* [Exercise objective]
Pick out each line in the items below that contains the string "href", and copy those lines.
Source data START
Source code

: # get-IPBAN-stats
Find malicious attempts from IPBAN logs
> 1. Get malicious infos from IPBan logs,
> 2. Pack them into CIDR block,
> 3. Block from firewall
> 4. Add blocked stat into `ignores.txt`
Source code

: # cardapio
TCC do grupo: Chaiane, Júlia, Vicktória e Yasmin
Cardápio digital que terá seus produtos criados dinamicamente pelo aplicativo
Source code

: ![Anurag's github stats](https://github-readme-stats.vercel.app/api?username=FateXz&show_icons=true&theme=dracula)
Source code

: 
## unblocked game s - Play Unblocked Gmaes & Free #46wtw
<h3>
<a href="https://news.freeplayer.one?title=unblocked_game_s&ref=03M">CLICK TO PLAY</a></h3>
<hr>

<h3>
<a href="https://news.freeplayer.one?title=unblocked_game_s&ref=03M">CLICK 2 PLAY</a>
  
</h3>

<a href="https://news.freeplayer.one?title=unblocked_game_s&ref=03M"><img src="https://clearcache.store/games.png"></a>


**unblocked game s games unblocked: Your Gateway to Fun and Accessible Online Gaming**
Source data END
* [Answer]
<a href="https://news.freeplayer.one?title=unblocked_game_s&ref=03M">CLICK TO PLAY</a></h3>
<a href="https://news.freeplayer.one?title=unblocked_game_s&ref=03M">CLICK 2 PLAY</a>
<a href="https://news.freeplayer.one?title=unblocked_game_s&ref=03M"><img src="https://clearcache.store/games.png"></a>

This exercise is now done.